Hitting out at the Union government for burdening the states, CPI(M) general secretary Sitaram Yechury said the situation with migrant workers was a result of the Centre's abrupt announcement of a lockdown.
"It is very unfair that the entire responsibility has been shifted to state governments. This problem was not caused by states. In Parliament, the government said it bore the entire cost of repatriating Indians stuck abroad. In the same manner, the migrants should have been sent back."
"Anyway, thousands of crores have been directed to PM-CARES," Yechury told PTI.
Railways rolled out the special trains on Friday.
Normally, it said in the guidelines, the trains will be run for distances more than 500 km and will not stop at any station before the destination.
Each train with full-length composition with social distancing (not counting the middle berths) can carry about 1,200 passengers.
"The originating state shall plan the group of travellers accordingly. The occupancy of a train should not be less than 90 per cent. Railways shall print train tickets to the specified destination, as per the number of passengers indicated by originating state and hand them over to the local state government authority."
"The local state government authority shall handover tickets to passengers cleared by them and collect the ticket fare and hand over the total amount to Railways," the guidelines added.

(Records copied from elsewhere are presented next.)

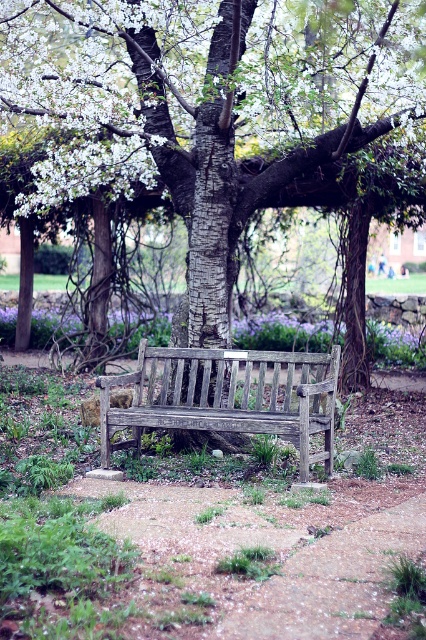
Can you confirm if white blossoms at center is positioned to the left of purple matte flower at center?

Yes, white blossoms at center is to the left of purple matte flower at center.

Is white blossoms at center positioned before purple matte flower at center?

Yes.

Who is more forward, (425, 4) or (63, 330)?

Point (425, 4) is in front.

The height and width of the screenshot is (640, 426). Identify the location of white blossoms at center. (219, 84).

Can you confirm if smooth bark tree at center is taller than purple matte flower at center?

Indeed, smooth bark tree at center has a greater height compared to purple matte flower at center.

Locate an element on the screen. The image size is (426, 640). smooth bark tree at center is located at coordinates (230, 112).

Consider the image. Between smooth bark tree at center and weathered wood bench at center, which one appears on the right side from the viewer's perspective?

From the viewer's perspective, smooth bark tree at center appears more on the right side.

Consider the image. Who is lower down, smooth bark tree at center or weathered wood bench at center?

weathered wood bench at center

What do you see at coordinates (230, 112) in the screenshot? I see `smooth bark tree at center` at bounding box center [230, 112].

Locate an element on the screen. The height and width of the screenshot is (640, 426). smooth bark tree at center is located at coordinates (230, 112).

The state government shall issue food packets and drinking water at the originating points, it said.
It will be mandatory for all passengers to wear face covers.
"The originating state will encourage all passengers to download and use Aarogya Setu App," it said.
At the destination, passengers will be received by state government authorities, who would arrange for their screening, quarantine, if necessary, and further travel.
"Railways reserves the right to discontinue Shramik Special train operations if safety, security and hygiene protocols are flouted at any stage," the guidelines issued to all zonal general managers said.
Railways has denied charging the migrants and said they are dealing only with state governments.
And officials said it was not possible to waive these charges as the national transporter was incurring running charges as well as the cost of meals.
"Our trains are coming back empty. The charges we have levied are nominal," an official said.
However, criticising the decision to charge for the travels, SP leader Akhilesh Yadav said exploiting the poor during a disaster is the "job of money lenders, not the government".
"The news of the BJP government taking money from the poor, helpless labourers going back home by train is very shameful.
It has become clear that the BJP, which pardons billions to capitalists, is with the rich and against the poor.
Exploiting during a disaster is the job of money lenders, not the government," he tweeted in Hindi.
Karnataka Congress president D K Shivakumar said his party was ready to provide aid to the state government for payment of the train fare.
"Giving Rs1 crore cheque to KSRTC from the KPCC for ensuring Free Transport to our working-class & labour people who are suffering to reach home because of the rates being charged by the Karnataka Govt. Govt should let us know if they need more, the KPCC will fulfil that as well," he tweeted.
Railways ran five trains on Friday, the first day of operations of the Shramik Specials, followed by 10 on Saturday.
For Sunday, it has planned 25 trains.
However, a consolidated list of trains that ran on Sunday is still not available.
On Monday, it will run its first train to West Bengal.